16 января 1844 года Александра Николаевна вышла замуж, а незадолго до свадьбы у нее открылась чахотка… Страшное известие Императору сообщил лейб-медик Мандт, специально приехавший в Англию, где тот в это время находился с визитом. Узнав, что дочь обречена, Николай срочно вернулся в столицу.
Течение болезни усугубило беременность несчастной великой княгини. За три месяца до срока она родила сына, который умер вскоре после рождения, и в тот же день скончалась сама. «Будьте счастливы» — были последние слова Александры Николаевны. Государь плакал над ее гробом, не стесняясь слез. Юлинька знала от отца, что смерть горячо любимой дочери Император счел наказанием свыше за кровь, пролитую в год ее рождения при подавлении декабрьского восстания.
В память об Александре Николаевне Императрица взяла общину под свое покровительство. Пятого сентября 1844 года, накануне сорокового дня со смерти великой княгини, в ней была освящена православная домовая церковь во имя Живоначальной Троицы. Заменить же усопшую на ее едва начатом благородном поприще решилась сестра — великая княгиня Мария Николаевна…

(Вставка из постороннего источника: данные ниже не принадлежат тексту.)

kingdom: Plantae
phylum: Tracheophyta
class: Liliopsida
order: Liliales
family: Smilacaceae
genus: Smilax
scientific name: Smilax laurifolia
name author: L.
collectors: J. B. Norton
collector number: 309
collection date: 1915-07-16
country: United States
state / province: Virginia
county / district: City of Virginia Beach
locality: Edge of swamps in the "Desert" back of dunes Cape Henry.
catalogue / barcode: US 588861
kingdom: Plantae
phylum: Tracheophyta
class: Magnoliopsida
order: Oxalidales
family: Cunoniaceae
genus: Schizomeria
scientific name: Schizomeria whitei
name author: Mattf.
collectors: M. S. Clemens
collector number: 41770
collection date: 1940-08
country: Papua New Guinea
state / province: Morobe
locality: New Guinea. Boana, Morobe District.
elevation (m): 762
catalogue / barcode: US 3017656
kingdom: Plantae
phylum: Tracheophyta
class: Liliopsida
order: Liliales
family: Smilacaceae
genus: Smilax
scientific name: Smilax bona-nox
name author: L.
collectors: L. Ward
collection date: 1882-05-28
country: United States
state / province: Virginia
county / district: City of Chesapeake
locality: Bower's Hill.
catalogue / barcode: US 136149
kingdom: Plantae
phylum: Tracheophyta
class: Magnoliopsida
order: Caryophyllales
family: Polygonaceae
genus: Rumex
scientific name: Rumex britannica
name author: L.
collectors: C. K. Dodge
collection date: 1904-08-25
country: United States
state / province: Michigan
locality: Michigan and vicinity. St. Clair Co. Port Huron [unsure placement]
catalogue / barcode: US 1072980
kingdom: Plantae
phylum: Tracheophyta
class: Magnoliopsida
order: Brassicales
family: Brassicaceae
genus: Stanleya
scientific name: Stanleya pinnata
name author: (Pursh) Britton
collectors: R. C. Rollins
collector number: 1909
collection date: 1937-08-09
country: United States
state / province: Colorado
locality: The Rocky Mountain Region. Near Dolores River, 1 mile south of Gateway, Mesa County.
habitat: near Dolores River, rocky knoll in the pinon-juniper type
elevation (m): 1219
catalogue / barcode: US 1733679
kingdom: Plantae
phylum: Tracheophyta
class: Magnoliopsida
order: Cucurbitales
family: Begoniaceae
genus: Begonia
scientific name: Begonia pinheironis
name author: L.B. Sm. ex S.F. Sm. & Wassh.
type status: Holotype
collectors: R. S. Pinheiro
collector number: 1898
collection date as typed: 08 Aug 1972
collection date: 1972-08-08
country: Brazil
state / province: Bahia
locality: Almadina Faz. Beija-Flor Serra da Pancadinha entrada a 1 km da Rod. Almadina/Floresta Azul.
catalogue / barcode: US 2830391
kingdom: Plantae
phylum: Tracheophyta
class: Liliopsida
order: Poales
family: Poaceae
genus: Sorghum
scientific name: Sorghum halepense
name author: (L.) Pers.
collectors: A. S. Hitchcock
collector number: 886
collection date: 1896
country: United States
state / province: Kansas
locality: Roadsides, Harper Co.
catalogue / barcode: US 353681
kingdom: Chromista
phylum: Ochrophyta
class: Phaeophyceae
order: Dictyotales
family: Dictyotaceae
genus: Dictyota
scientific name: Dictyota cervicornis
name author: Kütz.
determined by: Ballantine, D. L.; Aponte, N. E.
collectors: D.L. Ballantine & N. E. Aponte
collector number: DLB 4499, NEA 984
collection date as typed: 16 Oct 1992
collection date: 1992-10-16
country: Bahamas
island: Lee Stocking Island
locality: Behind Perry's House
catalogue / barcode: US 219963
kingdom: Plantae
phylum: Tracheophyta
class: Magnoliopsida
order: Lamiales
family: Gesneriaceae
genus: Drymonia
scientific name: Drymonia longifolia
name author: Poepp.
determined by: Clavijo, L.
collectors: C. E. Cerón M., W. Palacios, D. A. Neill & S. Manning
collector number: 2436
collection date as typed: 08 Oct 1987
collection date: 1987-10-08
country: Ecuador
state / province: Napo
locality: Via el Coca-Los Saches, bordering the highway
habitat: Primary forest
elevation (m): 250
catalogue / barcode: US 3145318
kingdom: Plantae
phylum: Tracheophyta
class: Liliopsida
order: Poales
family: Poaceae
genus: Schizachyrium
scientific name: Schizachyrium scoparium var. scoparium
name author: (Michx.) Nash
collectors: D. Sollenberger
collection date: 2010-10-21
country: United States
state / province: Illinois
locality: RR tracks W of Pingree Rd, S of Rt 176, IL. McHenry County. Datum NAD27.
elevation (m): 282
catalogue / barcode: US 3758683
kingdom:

Год работы в общине многому научил Юлиньку, а также укрепил ее. В больнице ее любили и больные, и другие сестры. Ее усердие и знания высоко оценивались. А еще выше оценивалось то, как умела она ободрить, обогреть словом даже самых тяжелых и безнадежных больных.
Даже на даче в Царском Юлинька почти не гостила в этом году — она нужна была в общине. Здесь было ее место. И ни балы, ни рауты, ни иные светские увеселения не влекли ее. Теперь она впервые за это время покинула больных и сестер на продолжительный срок, отбыв в Москву…
Формальный поводом для поездки стало день рождения Танюши — дочери Константина и Лауры Стратоновых и крестницы Юлиньки. Юлинька опасалась, что мать решит поехать с ней. Однако, та маялась докучавшими ей в последние годы болями в спине и не отважилась отправиться в путь по родным ухабистым дорогам. Догадывалась ли она, что дочь едет в Первопрестольную совсем по иной причине?.. Юлинька скрывала это, как могла, а мать ни о чем не спрашивала.
Стратоновы уже который год жили в московском доме Никольских, под кровом которого Юлинька некогда родилась. Странно, однако, в родной дом гостьей приезжать… Хотя встречали ее здесь совсем не как гостью. Лучшая комната — хозяйская — ей отведена была. А зачем, в сущности? Юлиньке уютнее было бы в маленькой угловой, что окнами в переулок выходит… И хлопоты дяди Кости и его жены совсем лишними были. Смущали они Юлиньку, привыкшую к простоте во всем.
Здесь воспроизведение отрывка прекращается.